Low and slow is correct.

Brine first, Injection is almost a must do with wild turkeys.

For wild birds I like to build a butter rub compound mixing butter, favorite rub and a little canola oil.  Once you get the butter and spices mixed thin it down with the canola oil until it is injectable.

Then cover the breasts with bacon for the smoking.  Needs lots of fat to keep from drying into jerky.


----------



## flash (Apr 15, 2010)

Definitely won't be a Butterball. Smaller, less moist. I never brine, but for a wild bird, it would probably be needed. Florida birds are not that big, your birds may be.


----------



## corn cob (Apr 15, 2010)

Recommend you pull the breast at 160* ...Loosely tent with foil and rest for 20 minutes...Also about 10 minutes before pulling..remove all barding to allow a little browning...

Enjoy!


----------



## hdsmoke (Apr 15, 2010)

Good Job! I have done the breasts of 2 birds over this past year. I didnt brine any of them. I did inject 1 with a butter and garlic creole mixture. But the rest i just seasoned and threw on the smoker and covered with bacon. I liked that the best. They all turned out great. Wild turkey is much better than Butterball! No comparison.  And the breasts on a 25lb bird are far from small!   

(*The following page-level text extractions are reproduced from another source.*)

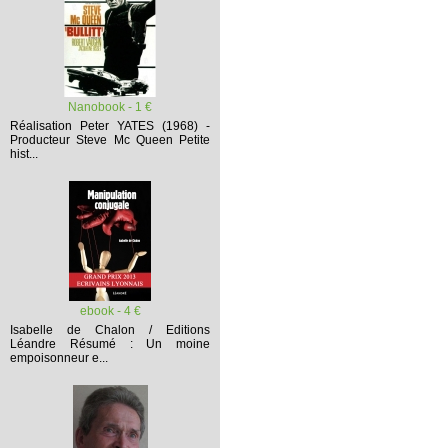
Nanobook - 1 €
Réalisation Peter YATES (1968) -
Producteur Steve Mc Queen
Petite
hist...
ebook - 4 €
Isabelle de Chalon / Editions
Léandre
Résumé :
Un moine
empoisonneur e...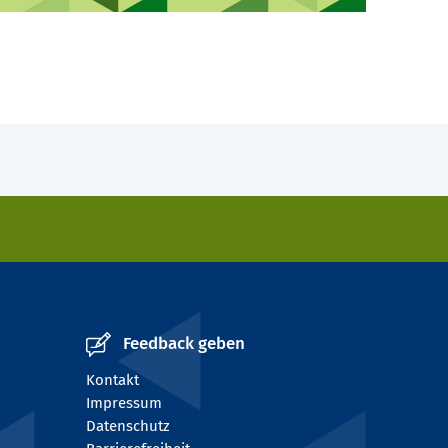
Feedback geben
Kontakt
Impressum
Datenschutz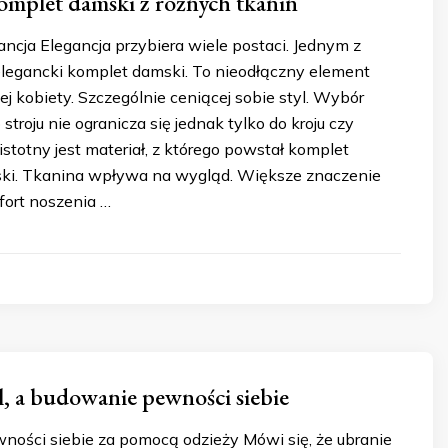
omplet damski z różnych tkanin
ncja Elegancja przybiera wiele postaci. Jednym z
elegancki komplet damski. To nieodłączny element
j kobiety. Szczególnie ceniącej sobie styl. Wybór
troju nie ogranicza się jednak tylko do kroju czy
istotny jest materiał, z którego powstał komplet
ski. Tkanina wpływa na wygląd. Większe znaczenie
ort noszenia …
l, a budowanie pewności siebie
ości siebie za pomocą odzieży Mówi się, że ubranie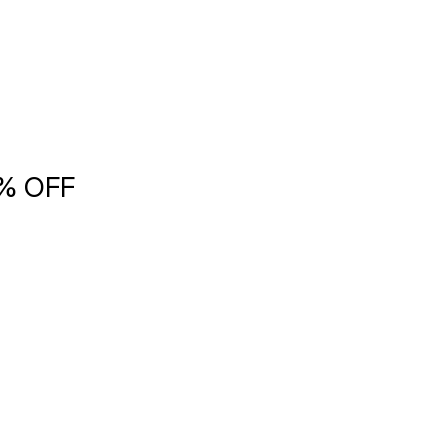
5% OFF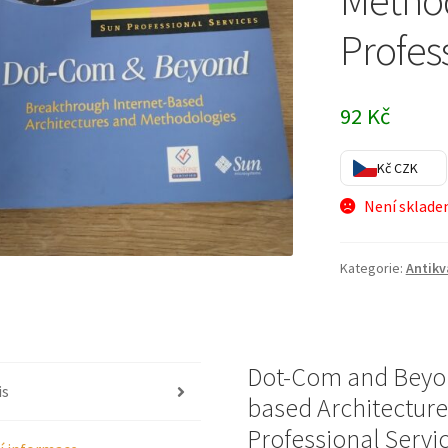
Method
Profes
92
Kč
Kč CZK
Není sklad
Kategorie:
Antikv
Dot-Com and Beyon
is
based Architectur
Professional Servi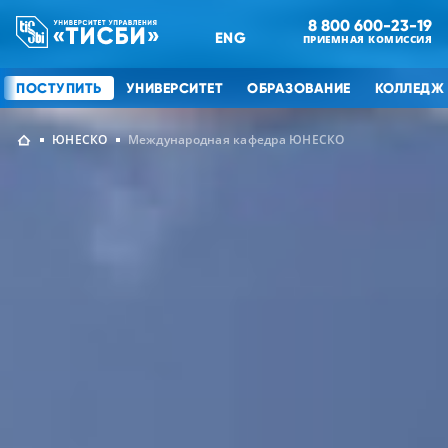
8 800 600-23-19
ENG
ПРИЕМНАЯ КОМИССИЯ
ПОСТУПИТЬ
УНИВЕРСИТЕТ
ОБРАЗОВАНИЕ
КОЛЛЕДЖ
ЮНЕСКО
Международная кафедра ЮНЕСКО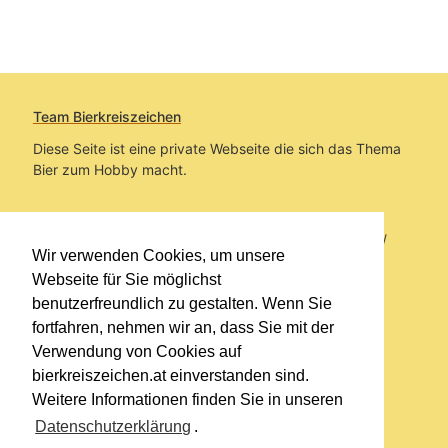
Team Bierkreiszeichen
Diese Seite ist eine private Webseite die sich das Thema
Bier zum Hobby macht.
Sie befinden sich auf https://www.bierkreiszeichen.at/
Wir verwenden Cookies, um unsere
im Pfad:
Bierkreiszeichen
/
Gesammelte Biere
Webseite für Sie möglichst
benutzerfreundlich zu gestalten. Wenn Sie
Erstellt: 2026-08-09
fortfahren, nehmen wir an, dass Sie mit der
Verwendung von Cookies auf
Links
bierkreiszeichen.at einverstanden sind.
Kontakt
Weitere Informationen finden Sie in unseren
Impressum
Datenschutzerklärung
.
Datenschutzerklärung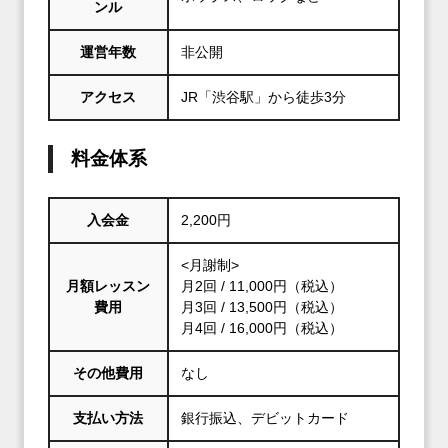
ンル
運営年数
非公開
アクセス
JR「渋谷駅」から徒歩3分
料金体系
入会金
2,200円
<月謝制>
月額レッスン
月2回 / 11,000円（税込）
費用
月3回 / 13,500円（税込）
月4回 / 16,000円（税込）
その他費用
なし
支払い方法
銀行振込、デビットカード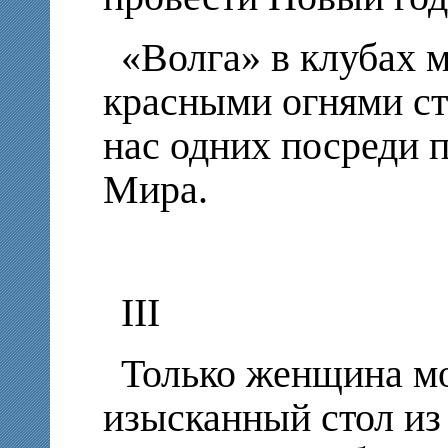
«Волга» в клубах 
красными огнями ст
нас одних посреди 
Мира.
III
Только женщина м
изысканный стол из 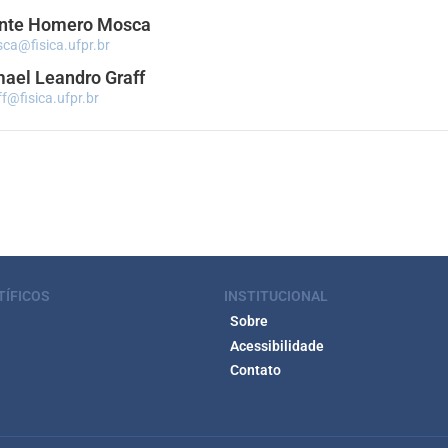
nte Homero Mosca
ca@fisica.ufpr.br
mael Leandro Graff
ff@fisica.ufpr.br
TÍFICOS
INSTITUCIONAL
Sobre
Acessibilidade
Contato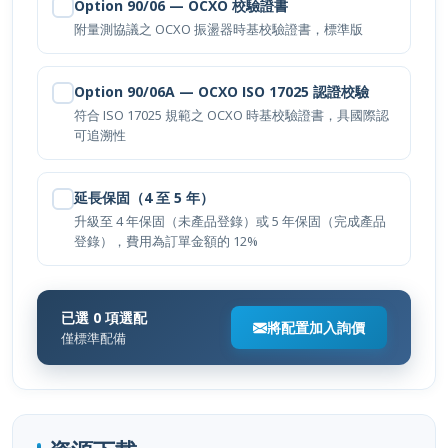
Option 90/06 — OCXO 校驗證書
附量測協議之 OCXO 振盪器時基校驗證書，標準版
Option 90/06A — OCXO ISO 17025 認證校驗
符合 ISO 17025 規範之 OCXO 時基校驗證書，具國際認
可追溯性
延長保固（4 至 5 年）
升級至 4 年保固（未產品登錄）或 5 年保固（完成產品
登錄），費用為訂單金額的 12%
已選 0 項選配
將配置加入詢價
僅標準配備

I smoked at 225-240 with Cherry and pulled at the forementioned 160. Im telling you they are great. Its the only way i will cook them from now on. This year i got a few rounds of Apple all split and chunked up just waiting on the big Tom to come in Monday morning!! I love spring, and i love turkey hunting!


----------



## rbranstner (Apr 15, 2010)

I have only had wild turkey once and it was awesome. My roommate shot one back in the day and we just injected it and put it on the grill. Very juicy and good. I though it was going to taste wild or gamey but it didn't at all. The wild birds are much bigger than a butterball one around here.


----------



## roscoe dog (Apr 15, 2010)

Last year I took a wild turkey breast and cut pieces about 2 x 2 inch and about 6 inches long. Then I cut a pocket in the center of the piece and stuffed it with cheese. Marinated in Italian dressing for a couple of hours. then wrapped in bacon and on the grill. Came out very good.


----------